Garfield TV
MUNCIE — He’s ruled the world’s comic pages for years.
The Garfield Show, an all-new animated TV show for American audiences, debuts today at 10:30 a.m. and will air Mondays through Fridays at 10:30 a.m. and 3 p.m.
“It’s really fantastic,” said associate producer Kim Campbell. “He’s out in this vast, wacky world. … There are hundreds of sets for Garfield to play around in.”
It’s a lushly produced world, too, as a quick peek at an episode playing on Campbell’s office computer proved.
Know the “flat” look of some cartoon shows? Forget it.
“It’s not your father’s Garfield TV show,” she joked. “It’s just rich. It’s rich with color. The music’s great. We’ve really labored over the writing. … The production value is just top drawer. … Just unbelievable. Very alive. … It’s really appealing, visually.”
A small point, perhaps, but one that Garfield’s legions of fans will notice?
“His lips move,” Campbell said. “In the past, his lips haven’t moved.”
American audiences, she predicted, will be very impressed with the overall look.
More is being offered, though. According to a Paws, Inc. press release, the show will have tie-ins to iTunes, YouTube (youtube.com/garfieldshow) and at www.thegarfieldshow.com. In addition, the Web site devoted to the show “will feature games, mobile downloads, video and ‘The Catbox,’ featuring social networking aspects, including blogs by Dr. Liz (Garfield’s veterinarian) and Squeak the mouse, an authority on the world’s cheeses, and much more.”
Characters from the show will also be found on Facebook (www.facebook.com/garfield) and Twitter (http://twitter.com/therealgarfield).
“Garfield is really stepping into the digital world in a big way,” Campbell said.
Much of the rest of the world, by the way, has already seen The Garfield Show.

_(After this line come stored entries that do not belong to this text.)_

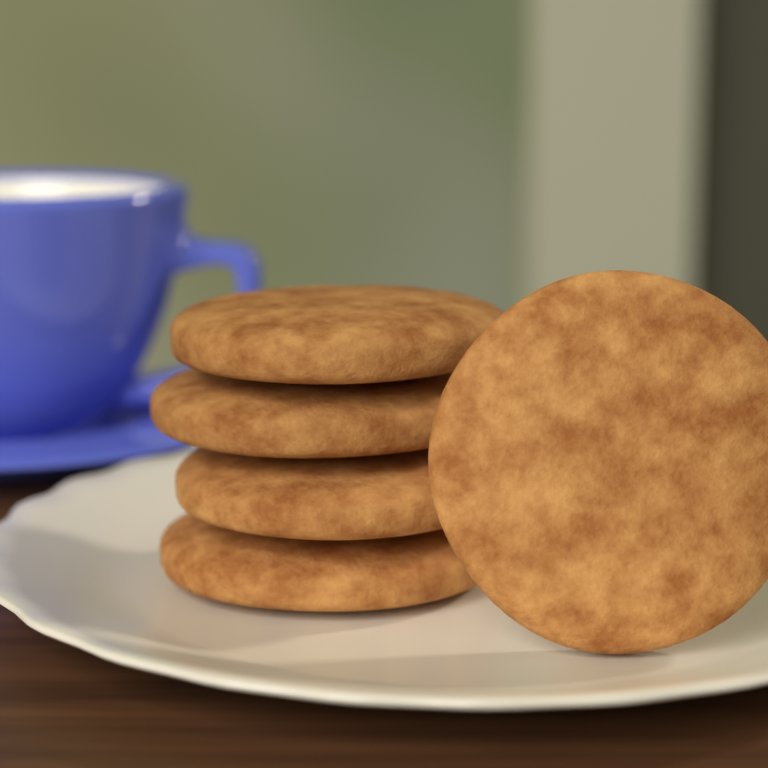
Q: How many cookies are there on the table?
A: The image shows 5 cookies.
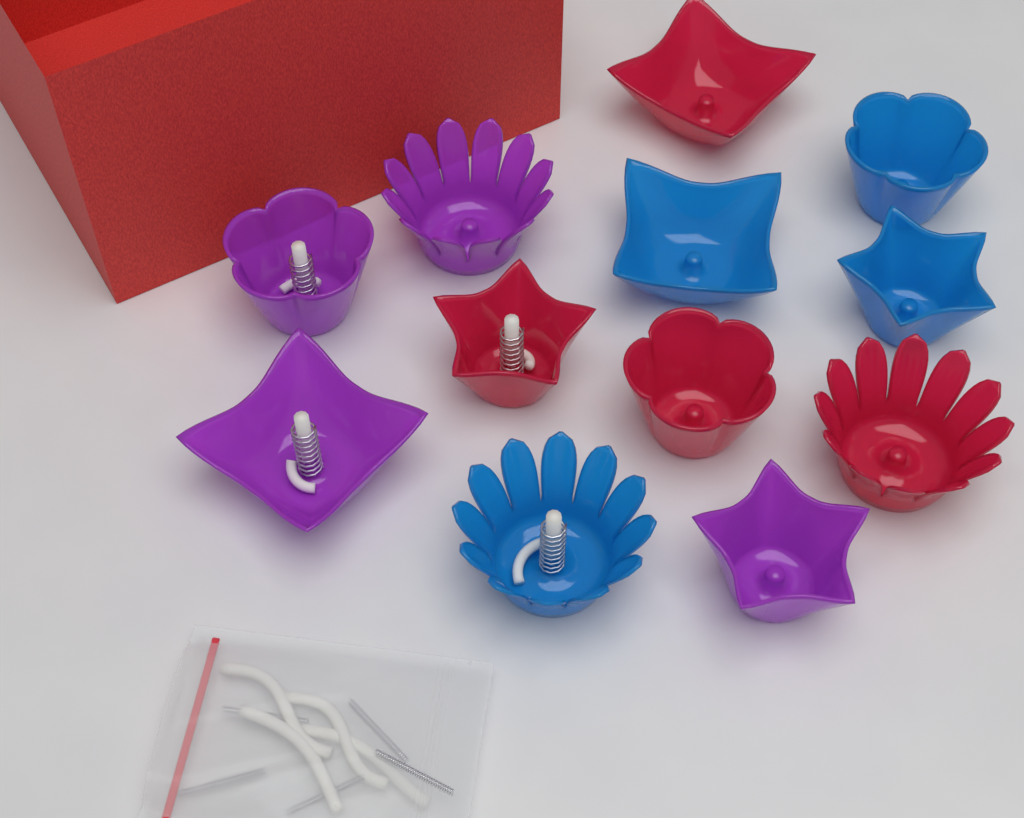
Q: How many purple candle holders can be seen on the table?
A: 4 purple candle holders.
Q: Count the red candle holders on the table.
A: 4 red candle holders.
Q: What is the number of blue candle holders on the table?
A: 4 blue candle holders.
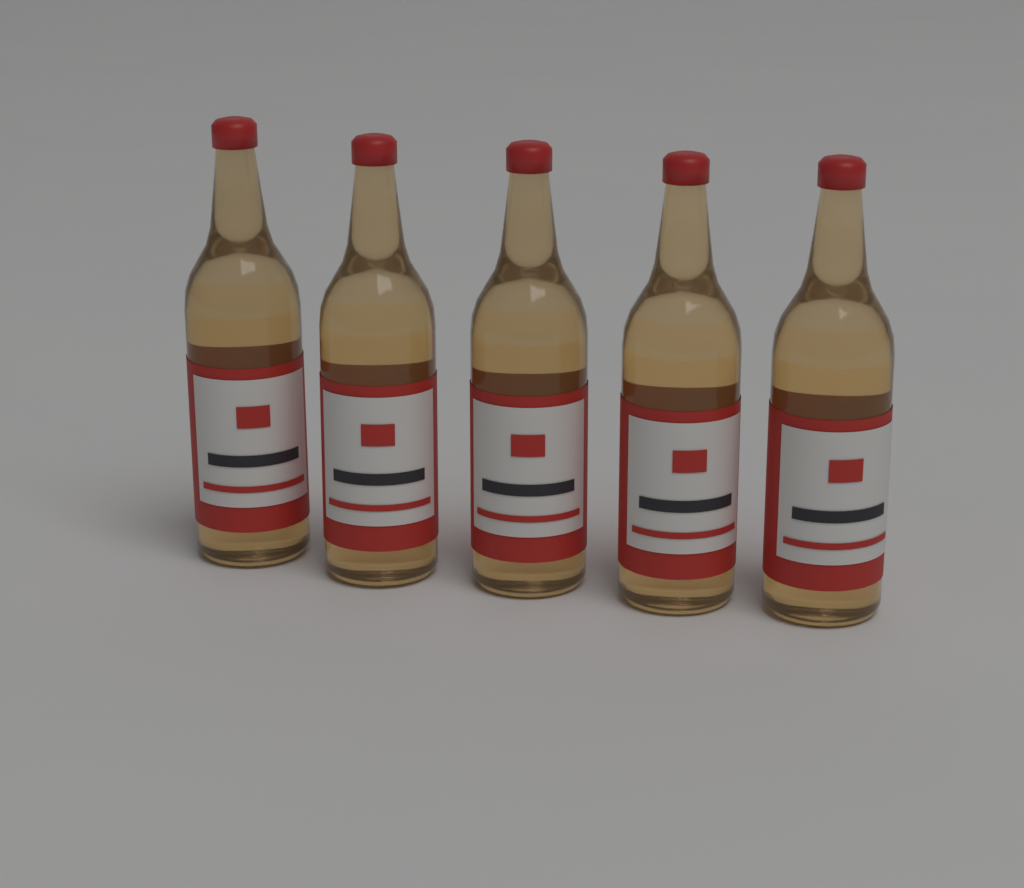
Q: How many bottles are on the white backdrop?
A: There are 5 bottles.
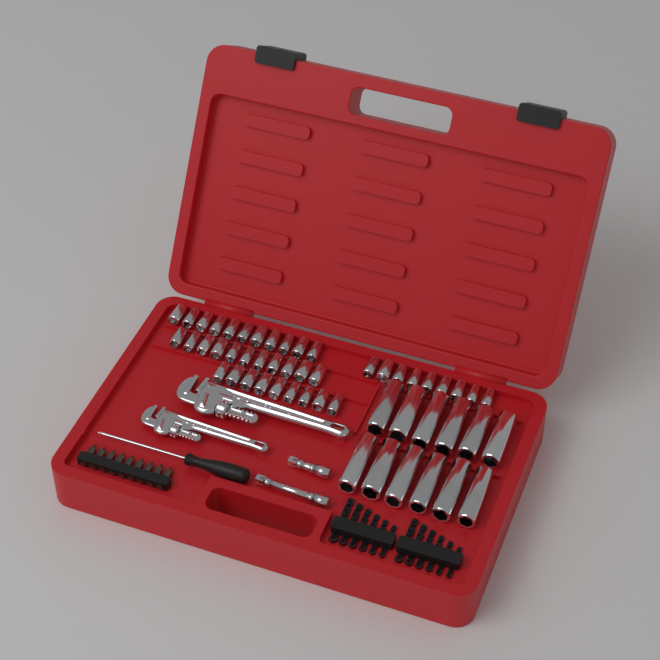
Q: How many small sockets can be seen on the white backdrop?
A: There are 40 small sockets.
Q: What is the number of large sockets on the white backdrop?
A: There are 12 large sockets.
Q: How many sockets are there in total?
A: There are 52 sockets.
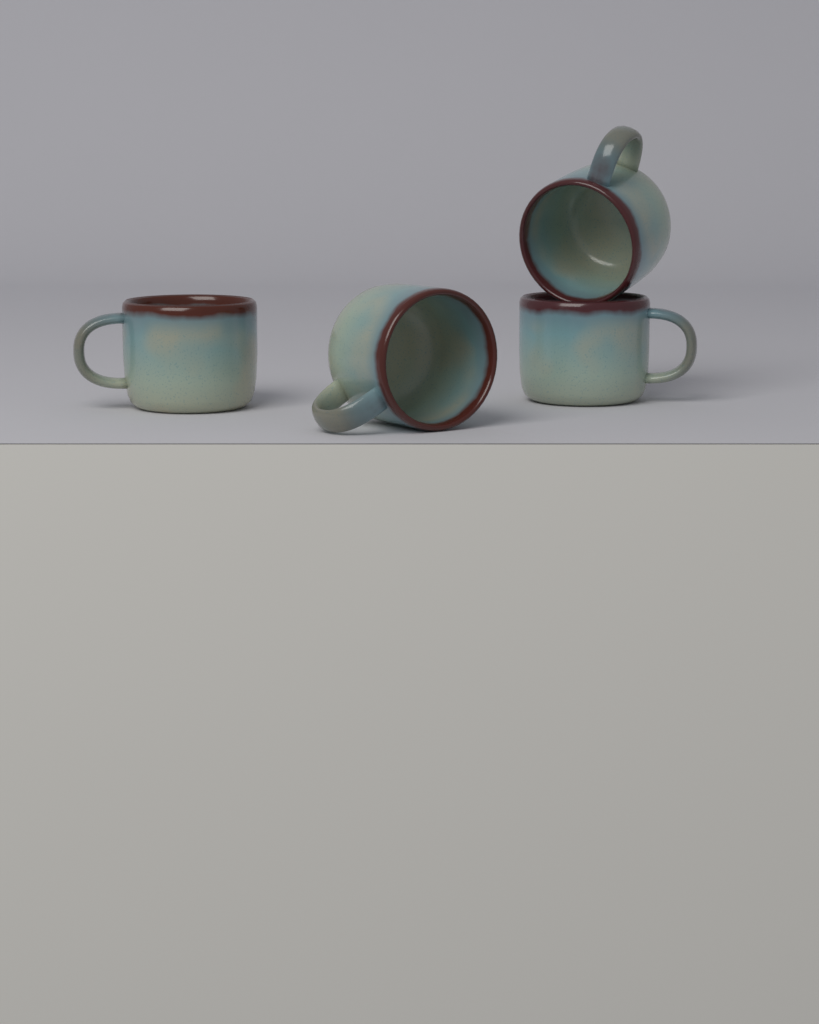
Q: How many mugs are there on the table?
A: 4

It also presently airs in Australia, New Zealand, Spain, Italy, Taiwan, the Philippines, Latin America and the United Kingdom, and come Saturday it will debut in South Africa
, the Middle East and Eastern and Western Europe.
Big as the world is, though, the local influence is there, too.
“We have contributed a great number of story lines,” Campbell said, discussing the local role in the joint venture, noting the standards that are set here for each script. “Are they fun for Garfield? Can we see where that’s going?”
Fact is, she added, there has been lots of writing going on out at Paws, Inc.’s rural Delaware County headquarters.
Davis himself has written a script for a half-hour Garfield Christmas special that will air in 2010.
Campbell, also, has written scripts for two shows, one to air this season and the other to air next season. They are, respectively, The History of Dogs and The History of Cats, both from a certain orange feline’s entertaining point of view, of course.
But back to The Garfield Show, for which Davis, Garfield and Friends writer Mark Evanier and French director Robert Réa are executive producers.
When it debuted on France 3 in 2008, it drew that network’s largest audience ever for a new show, with 900,000 viewers.
“That’s huge there,” Campbell said.
As for America’s edition, veteran actors recorded the English-language scripts in Los Angeles.
“It’s the typical voice cast that we’ve used in the past,” Campbell said, noting that the shows are also going to be dubbed in Spanish, Portuguese and Japanese, the last for when it debuts in Japan in 2010.
Everyone associated with Garfield, she added, is also happy to be associated with the Cartoon Network.
“It’s the best,” Campbell said. “It’s one of the top youth networks in the world.”
So far, she continued, 52 stories of 11 minutes each have been produced, enough for 26 half-hour episodes of The Garfield Show.
And beyond those?
“We’ll be writing 52 more,” Campbell said. “We’re hoping it’ll be on the network for years to come.”